Depuis plus d’une décennie, Nvidia démontre une capacité visionnaire à anticiper les tendances technologiques. Dès 2010, le CEO Jensen Huang a orienté l’entreprise vers la conception de puces spécifiques à l’intelligence artificielle, bien avant que ce domaine ne devienne un phénomène mondial. Cette aventure stratégique a permis à Nvidia de s’imposer comme un acteur incontournable, en adaptant ses technologies aux exigences croissantes de l’AI.
En 2020, Nvidia a décidé de renforcer son empreinte dans l’univers des data centers en acquérant Mellanox, une société israélienne spécialisée dans le réseautage. Cette opération, d’une valeur de 7 milliards de dollars, a marqué un tournant décisif. En quelques années seulement, la division réseaux de Nvidia est devenue la deuxième source de revenus la plus importante, derrière la fabrication de GPU. Lors du dernier trimestre, cette division a généré 11 milliards de dollars, soit une croissance impressionnante de 267 % en un an, contribuant à plus de 31 milliards de dollars sur l’ensemble de l’année fiscale, selon le rapport financier de Nvidia.
Le réseau de Nvidia est en train de devenir une pièce maîtresse, capable de rivaliser avec les géants traditionnels du secteur tout en restant discret.

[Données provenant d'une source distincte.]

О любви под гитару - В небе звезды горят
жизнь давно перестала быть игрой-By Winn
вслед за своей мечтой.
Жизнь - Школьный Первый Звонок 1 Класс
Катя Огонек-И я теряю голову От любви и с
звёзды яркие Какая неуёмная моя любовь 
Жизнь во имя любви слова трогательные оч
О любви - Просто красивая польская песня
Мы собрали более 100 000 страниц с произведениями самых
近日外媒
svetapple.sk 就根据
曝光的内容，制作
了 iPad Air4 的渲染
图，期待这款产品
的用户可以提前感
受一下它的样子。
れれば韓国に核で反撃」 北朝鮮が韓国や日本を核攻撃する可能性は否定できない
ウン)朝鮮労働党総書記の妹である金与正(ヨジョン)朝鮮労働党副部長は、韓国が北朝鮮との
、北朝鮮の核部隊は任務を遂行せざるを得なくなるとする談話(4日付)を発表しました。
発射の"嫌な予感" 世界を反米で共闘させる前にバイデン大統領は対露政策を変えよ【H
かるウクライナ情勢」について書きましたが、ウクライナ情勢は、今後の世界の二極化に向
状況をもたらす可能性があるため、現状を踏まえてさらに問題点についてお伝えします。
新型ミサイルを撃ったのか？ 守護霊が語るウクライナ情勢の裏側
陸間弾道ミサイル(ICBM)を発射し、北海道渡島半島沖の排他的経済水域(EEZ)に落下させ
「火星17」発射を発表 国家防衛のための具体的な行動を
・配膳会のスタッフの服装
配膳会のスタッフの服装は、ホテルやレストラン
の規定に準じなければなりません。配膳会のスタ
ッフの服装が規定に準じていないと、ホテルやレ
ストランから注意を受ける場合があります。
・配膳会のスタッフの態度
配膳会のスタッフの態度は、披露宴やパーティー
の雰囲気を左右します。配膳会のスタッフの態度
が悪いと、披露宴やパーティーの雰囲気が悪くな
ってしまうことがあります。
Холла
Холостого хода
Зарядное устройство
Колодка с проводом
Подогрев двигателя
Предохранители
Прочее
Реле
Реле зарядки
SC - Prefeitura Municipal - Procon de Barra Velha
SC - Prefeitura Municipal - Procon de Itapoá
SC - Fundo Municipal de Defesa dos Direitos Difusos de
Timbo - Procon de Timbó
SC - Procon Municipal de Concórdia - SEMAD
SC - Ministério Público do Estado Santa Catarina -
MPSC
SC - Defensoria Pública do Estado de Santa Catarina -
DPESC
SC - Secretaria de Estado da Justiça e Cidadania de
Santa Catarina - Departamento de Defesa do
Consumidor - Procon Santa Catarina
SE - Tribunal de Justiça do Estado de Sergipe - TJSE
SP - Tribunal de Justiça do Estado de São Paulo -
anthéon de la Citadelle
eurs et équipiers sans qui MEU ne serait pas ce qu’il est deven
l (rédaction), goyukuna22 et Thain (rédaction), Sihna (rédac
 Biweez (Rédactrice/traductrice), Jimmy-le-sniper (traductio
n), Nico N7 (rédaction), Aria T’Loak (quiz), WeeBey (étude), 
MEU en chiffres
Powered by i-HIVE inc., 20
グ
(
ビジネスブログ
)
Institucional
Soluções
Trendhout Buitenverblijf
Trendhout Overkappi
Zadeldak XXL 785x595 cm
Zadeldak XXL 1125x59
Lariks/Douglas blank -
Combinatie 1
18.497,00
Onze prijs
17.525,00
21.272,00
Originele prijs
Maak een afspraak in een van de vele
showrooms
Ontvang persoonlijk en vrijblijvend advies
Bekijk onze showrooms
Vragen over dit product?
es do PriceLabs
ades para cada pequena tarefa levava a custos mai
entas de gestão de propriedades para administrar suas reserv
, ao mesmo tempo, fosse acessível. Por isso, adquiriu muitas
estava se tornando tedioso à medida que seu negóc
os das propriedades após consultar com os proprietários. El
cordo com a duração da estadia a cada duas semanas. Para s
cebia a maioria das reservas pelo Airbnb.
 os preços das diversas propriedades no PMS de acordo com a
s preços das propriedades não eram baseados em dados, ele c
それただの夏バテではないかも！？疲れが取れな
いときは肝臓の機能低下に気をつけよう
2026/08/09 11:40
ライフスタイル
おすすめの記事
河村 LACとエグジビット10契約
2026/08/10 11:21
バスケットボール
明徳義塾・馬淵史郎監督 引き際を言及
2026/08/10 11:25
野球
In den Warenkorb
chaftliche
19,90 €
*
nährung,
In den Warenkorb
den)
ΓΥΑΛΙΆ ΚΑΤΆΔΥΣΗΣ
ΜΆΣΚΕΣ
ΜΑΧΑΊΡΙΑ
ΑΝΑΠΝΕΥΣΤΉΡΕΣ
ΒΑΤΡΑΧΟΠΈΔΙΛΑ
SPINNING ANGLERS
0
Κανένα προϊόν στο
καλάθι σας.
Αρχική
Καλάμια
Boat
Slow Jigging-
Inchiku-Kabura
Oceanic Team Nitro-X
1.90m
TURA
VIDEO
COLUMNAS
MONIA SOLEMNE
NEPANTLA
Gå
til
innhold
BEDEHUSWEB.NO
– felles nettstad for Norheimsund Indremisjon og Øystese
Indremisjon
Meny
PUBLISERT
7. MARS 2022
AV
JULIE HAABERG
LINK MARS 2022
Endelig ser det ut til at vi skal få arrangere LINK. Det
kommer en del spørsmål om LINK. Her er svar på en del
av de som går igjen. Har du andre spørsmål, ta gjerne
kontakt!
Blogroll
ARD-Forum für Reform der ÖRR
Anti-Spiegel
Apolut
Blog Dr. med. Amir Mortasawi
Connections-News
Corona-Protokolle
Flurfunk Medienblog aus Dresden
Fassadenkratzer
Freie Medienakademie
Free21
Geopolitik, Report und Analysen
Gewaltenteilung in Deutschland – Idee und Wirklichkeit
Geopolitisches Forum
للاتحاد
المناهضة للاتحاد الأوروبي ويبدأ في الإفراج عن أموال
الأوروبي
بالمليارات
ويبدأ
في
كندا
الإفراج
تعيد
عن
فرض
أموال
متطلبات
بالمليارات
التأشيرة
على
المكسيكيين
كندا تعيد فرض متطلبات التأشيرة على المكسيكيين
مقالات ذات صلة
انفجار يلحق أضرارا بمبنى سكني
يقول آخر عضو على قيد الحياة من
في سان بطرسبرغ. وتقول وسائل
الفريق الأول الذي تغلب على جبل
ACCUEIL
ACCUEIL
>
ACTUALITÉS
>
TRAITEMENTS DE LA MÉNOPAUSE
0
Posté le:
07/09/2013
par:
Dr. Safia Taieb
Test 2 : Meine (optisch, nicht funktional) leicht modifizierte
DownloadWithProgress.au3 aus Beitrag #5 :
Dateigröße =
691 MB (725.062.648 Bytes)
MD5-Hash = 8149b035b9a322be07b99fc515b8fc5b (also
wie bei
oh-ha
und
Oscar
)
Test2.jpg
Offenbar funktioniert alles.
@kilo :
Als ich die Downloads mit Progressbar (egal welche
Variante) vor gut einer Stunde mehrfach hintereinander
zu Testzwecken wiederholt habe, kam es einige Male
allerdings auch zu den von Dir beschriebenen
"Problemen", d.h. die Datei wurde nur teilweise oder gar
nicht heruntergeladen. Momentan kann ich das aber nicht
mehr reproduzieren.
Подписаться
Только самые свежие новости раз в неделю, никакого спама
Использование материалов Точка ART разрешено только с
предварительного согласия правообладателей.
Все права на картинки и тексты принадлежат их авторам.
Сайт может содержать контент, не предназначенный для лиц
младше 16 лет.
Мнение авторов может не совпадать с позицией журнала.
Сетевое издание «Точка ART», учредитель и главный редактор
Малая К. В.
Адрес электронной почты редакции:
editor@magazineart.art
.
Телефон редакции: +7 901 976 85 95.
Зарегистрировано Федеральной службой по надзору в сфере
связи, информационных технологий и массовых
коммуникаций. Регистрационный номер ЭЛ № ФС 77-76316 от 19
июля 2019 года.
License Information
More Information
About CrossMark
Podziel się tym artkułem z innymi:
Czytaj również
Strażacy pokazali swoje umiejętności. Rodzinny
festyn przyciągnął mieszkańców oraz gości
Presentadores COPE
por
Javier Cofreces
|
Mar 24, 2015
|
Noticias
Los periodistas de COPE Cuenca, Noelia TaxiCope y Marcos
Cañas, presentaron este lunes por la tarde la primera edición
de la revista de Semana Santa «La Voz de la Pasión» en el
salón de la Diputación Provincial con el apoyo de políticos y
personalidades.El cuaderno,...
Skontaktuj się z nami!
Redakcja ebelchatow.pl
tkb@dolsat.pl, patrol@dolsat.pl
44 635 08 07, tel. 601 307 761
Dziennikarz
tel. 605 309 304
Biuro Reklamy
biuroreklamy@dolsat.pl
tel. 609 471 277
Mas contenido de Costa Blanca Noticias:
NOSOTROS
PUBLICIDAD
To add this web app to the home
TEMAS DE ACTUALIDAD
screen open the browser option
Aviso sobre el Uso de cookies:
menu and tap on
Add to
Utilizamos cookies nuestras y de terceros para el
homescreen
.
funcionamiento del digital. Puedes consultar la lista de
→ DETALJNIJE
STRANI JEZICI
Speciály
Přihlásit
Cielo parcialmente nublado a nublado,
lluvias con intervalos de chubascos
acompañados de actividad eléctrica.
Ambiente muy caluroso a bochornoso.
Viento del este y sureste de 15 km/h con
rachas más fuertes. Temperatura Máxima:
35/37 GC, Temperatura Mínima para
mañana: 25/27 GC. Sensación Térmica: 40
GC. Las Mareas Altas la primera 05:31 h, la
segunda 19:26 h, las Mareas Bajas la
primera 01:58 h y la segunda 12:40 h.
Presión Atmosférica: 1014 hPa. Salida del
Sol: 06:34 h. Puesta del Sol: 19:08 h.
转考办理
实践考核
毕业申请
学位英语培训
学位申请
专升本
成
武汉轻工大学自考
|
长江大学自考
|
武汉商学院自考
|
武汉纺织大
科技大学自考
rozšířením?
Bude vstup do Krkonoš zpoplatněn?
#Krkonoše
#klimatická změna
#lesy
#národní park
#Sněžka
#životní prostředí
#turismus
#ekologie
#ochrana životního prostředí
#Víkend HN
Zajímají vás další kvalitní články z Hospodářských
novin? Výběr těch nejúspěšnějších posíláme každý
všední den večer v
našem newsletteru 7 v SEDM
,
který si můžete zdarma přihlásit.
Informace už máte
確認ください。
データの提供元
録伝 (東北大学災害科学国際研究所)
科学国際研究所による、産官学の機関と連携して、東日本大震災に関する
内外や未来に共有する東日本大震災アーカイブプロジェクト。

Ce succès s’appuie sur une gamme de technologies innovantes telles que NVLink, qui facilite la communication entre GPU au sein d’un même rack, ou encore Nvidia InfiniBand Switches, une plateforme d’informatique en réseau. La firme propose aussi Spectrum-X, une solution Ethernet conçue pour le networking IA, ainsi que des commutateurs optiques packagés. Ensemble, ces produits constituent la colonne vertébrale d’un véritable « usine d’IA », un centre de traitement dédié à l’entraînement de modèles d’apprentissage automatique.
Kevin Cook, stratège chez Zacks Investment Research, qualifie cette division de Nvidia de « l’un des segments les plus impressionnants » de l’entreprise, en précisant que ses revenus trimestriels surpassent ceux de Cisco dans le même domaine. Pourtant, cette activité reste encore à l’écart de l’attention du grand public et des analystes, notamment comparée au segment des GPU ou à celui du gaming, qui demeure la principale source historique de revenus de Nvidia. La priorité stratégique derrière cette croissance repose sur la vision de Jensen Huang, qui voit dans le réseau l’élément fondamental de l’infrastructure informatique moderne.
Plus récemment, Nvidia a officialisé plusieurs nouveautés lors de sa conférence annuelle Nvidia GTC, organisée du 13 au 15 octobre 2026 à San Francisco. Parmi elles, la plateforme Nvidia Rubin avec ses six nouveaux puces destinées à alimenter un « supercalculateur IA », ainsi que des innovations dans le stockage en mémoire d’inférence et des commutateurs Spectrum-X plus performants. Selon Kevin Deierling, vice-président senior en charge du réseautage, le networking n’est plus une simple composante périphérique mais une infrastructure essentielle, comparable au backbone des data centers modernes.
Ce que l’on considère autrefois comme secondaire devient désormais fondamental pour la construction de l’usine d’IA du futur.